Write letters to themselves about what they can do to help the president. These would be collected and redistributed at an appropriate later date by the teacher to make students accountable to their goals.
Write goals on colored index cards or precut designs to post around the classroom.
Interview and share about their goals with one another to create a supportive community.
Participate in School wide incentive programs or contests for students who achieve their goals.
Write about their goals in a variety of genres, i.e. poems, songs, personal essays.
Create artistic projects based on the themes of their goals.
Graph student progress toward goals.
If this weren’t my son at stake, I could have a lot of fun with the video entries. Fish again, anyone? But, I digress.

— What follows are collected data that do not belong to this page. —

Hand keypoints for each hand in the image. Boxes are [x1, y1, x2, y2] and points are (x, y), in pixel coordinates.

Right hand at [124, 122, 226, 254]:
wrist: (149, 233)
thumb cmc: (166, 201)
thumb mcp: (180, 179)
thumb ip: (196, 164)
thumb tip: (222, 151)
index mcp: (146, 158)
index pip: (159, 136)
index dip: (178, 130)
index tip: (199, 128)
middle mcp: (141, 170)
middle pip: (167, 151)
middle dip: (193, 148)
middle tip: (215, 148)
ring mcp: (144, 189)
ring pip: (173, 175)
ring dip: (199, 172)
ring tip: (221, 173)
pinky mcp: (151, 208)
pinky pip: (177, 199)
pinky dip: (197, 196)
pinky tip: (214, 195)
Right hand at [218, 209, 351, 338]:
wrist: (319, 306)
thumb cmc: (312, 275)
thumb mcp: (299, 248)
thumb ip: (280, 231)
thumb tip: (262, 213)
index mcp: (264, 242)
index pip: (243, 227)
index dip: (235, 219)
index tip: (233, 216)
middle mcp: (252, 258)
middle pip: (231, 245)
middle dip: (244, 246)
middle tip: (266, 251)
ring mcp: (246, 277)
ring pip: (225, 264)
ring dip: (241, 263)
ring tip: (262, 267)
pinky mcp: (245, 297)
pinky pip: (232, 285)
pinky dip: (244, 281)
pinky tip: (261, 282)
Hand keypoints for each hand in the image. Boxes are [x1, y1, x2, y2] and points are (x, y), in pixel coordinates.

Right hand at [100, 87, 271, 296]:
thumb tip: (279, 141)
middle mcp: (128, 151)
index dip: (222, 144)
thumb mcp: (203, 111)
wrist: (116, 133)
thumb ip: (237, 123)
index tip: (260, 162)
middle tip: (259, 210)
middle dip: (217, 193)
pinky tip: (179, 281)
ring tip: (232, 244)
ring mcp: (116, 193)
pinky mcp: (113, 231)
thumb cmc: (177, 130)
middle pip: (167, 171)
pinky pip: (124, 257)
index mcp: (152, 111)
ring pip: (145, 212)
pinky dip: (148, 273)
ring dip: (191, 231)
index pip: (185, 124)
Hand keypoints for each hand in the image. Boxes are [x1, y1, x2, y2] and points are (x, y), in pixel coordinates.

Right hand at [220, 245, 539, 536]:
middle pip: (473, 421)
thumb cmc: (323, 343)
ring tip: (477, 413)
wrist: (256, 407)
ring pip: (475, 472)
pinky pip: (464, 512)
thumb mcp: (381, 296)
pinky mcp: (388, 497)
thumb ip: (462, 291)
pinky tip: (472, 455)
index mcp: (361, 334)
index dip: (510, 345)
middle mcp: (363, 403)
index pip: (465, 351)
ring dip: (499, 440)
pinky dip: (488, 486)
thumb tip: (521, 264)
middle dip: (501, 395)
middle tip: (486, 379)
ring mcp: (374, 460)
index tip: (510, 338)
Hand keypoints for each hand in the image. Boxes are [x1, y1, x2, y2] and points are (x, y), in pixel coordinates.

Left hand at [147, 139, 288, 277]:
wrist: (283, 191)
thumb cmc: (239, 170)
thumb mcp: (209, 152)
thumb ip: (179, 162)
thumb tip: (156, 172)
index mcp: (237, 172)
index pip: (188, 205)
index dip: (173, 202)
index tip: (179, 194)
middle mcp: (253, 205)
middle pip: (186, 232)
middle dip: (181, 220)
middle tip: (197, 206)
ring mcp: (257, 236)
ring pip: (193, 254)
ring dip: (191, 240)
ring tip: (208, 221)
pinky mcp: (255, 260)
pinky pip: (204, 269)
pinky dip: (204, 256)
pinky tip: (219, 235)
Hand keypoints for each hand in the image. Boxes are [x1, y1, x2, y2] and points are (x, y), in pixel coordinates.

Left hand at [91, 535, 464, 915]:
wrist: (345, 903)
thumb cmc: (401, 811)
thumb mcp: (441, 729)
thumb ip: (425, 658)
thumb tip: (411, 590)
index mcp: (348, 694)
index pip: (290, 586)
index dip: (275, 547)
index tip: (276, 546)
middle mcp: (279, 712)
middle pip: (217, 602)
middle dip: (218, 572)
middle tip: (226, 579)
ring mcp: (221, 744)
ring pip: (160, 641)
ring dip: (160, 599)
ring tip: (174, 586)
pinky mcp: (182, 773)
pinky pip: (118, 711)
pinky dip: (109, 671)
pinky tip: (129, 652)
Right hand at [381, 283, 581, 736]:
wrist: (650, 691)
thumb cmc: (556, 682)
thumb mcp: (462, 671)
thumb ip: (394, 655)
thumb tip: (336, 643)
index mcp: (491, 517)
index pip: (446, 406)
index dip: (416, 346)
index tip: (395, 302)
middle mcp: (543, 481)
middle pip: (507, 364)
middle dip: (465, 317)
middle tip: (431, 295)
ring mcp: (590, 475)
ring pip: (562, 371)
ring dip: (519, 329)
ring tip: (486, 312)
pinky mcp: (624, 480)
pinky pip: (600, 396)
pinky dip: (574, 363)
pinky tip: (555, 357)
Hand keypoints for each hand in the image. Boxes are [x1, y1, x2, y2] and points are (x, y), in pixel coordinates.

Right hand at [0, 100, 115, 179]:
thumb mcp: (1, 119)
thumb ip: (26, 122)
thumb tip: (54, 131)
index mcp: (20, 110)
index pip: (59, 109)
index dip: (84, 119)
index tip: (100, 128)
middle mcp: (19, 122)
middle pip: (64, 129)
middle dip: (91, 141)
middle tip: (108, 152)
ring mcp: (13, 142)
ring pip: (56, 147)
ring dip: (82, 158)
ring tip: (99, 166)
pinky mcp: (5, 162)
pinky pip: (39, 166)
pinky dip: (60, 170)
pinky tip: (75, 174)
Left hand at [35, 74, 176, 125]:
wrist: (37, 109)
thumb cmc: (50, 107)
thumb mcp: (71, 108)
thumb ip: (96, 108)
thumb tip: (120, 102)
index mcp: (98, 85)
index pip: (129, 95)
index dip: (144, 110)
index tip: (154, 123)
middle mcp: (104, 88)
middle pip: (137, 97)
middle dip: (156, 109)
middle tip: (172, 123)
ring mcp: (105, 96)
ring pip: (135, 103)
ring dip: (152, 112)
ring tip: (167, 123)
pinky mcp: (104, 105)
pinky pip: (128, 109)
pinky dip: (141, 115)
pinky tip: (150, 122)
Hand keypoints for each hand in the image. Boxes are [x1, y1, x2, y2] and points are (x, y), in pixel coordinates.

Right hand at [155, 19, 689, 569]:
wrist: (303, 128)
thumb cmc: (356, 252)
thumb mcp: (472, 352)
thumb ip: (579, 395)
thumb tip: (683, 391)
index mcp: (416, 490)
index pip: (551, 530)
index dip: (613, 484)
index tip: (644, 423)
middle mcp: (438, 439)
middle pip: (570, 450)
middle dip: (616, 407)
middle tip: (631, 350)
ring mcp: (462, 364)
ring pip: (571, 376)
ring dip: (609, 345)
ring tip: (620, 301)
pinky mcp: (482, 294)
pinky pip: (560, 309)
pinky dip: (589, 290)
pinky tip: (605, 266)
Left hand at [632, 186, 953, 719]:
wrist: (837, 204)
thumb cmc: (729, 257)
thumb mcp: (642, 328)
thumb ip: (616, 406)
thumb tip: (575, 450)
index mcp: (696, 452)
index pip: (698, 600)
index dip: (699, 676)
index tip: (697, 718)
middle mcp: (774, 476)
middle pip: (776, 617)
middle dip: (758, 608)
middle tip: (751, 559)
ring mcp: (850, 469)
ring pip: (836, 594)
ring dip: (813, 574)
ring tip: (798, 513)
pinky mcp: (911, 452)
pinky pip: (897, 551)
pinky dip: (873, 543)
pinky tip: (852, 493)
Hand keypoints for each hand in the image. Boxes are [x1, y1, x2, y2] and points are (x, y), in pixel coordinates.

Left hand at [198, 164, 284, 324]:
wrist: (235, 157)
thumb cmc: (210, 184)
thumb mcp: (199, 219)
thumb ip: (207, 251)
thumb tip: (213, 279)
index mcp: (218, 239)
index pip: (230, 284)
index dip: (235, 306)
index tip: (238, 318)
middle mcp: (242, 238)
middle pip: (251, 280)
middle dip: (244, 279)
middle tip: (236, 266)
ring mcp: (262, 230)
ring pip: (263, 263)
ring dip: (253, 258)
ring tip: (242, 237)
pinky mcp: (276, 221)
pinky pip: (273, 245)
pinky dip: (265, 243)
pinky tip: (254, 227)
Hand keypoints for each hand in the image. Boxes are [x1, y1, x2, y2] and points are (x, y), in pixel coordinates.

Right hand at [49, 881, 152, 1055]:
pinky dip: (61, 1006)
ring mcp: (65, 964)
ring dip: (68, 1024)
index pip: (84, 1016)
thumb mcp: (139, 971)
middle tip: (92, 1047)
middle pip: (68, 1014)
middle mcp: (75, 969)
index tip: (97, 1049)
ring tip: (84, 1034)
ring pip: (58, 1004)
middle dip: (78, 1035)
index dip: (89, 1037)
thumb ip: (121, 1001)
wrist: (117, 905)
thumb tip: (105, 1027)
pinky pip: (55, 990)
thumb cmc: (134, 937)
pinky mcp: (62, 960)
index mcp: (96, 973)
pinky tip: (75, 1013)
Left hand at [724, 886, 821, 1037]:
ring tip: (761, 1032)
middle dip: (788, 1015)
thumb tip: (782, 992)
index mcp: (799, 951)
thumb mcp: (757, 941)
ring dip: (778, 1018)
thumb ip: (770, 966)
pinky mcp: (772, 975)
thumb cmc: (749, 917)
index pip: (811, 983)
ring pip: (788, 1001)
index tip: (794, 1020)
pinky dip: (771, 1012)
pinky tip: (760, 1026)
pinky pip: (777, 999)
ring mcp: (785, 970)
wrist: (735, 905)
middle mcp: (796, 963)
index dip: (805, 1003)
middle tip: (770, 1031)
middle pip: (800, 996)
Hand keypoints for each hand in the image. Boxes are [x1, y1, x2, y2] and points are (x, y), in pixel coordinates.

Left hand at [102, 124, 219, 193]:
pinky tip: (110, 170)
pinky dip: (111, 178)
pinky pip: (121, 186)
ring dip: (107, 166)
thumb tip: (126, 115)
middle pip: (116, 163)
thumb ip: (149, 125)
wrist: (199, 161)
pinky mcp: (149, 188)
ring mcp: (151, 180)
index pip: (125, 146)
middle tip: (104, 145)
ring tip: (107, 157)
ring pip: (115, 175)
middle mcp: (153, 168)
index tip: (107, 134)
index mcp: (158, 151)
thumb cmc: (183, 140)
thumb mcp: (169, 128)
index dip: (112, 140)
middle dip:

My husband noted the following glaring discrepancy between the above outline and this press release published via the Department of Education:
President Obama announced that on September 8 — the first day of school for many children across America — he will deliver a national address directly to students on the importance of education.
This is the first time an American president has spoken directly to the nation’s school children about persisting and succeeding in school.
The agenda provided focuses mainly on OBAMA — how to help him, why we should listen to him. I have highlighted the sentences of most concern in the above text. Note the repeated references to community! I do not see how any of this stresses the importance of education — and contradicts the mild tenor of the press release completely. In the hands of an aggressive, Obama-supporting teacher, the proposed agenda can be made into a strong indoctrination lesson.
There is a reason WHY no President has done this thing before in history. It is crass.
Horemheb wants to encourage those with different school schedules to be absent. If it weren’t for the fact it was the Young Prince’s first day back — and the usual introductions are hard to do on another day and we feel that he needs to be there — he would be absent. This absence would cost the school money, and send a message about the tolerance of the American parent for this type of ham-handed political stunt wrapped up like a dead fish in a veneer of civics.
I have just notified by team at SoCal-TRC about an idea promoted by pundit Tammy Bruce: September 8–Parentally Approved Skip School Day (P.A.S.S.) Teapartiers, TownHall Patriots–help organize PASS Day picnics
My Internet friend Rosita, is planning to do this very thing. She writes wittily, click HERE for the full text. We are thinking there is going to be a major outbreak of OBAMA FLU!
Stay tuned! I will keep you posted!
UPDATE: Horemheb indicates the school office was closed. A Communications Officer for the local Administrative offices of the San Diego Unified School District indicates that individual schools and teachers will be given the option of running the President’s address or not. Also, there is this today from Michelle Malkin.
UPDATE II: A friend writes this about how my son’s school plans to handle this situation: I had a chance to talk to Mr. M. this morning at K assessments. I asked if he planned on showing the Obama speech schoolwide. He told me that the school has had several phone calls from concerned parents, so he was going to hold a teachers meeting tomorrow to see how many of the instructors plan on showing the speech. He also said we parents can bring a note in on Tuesday asking the teachers to exclude our kids from the viewing.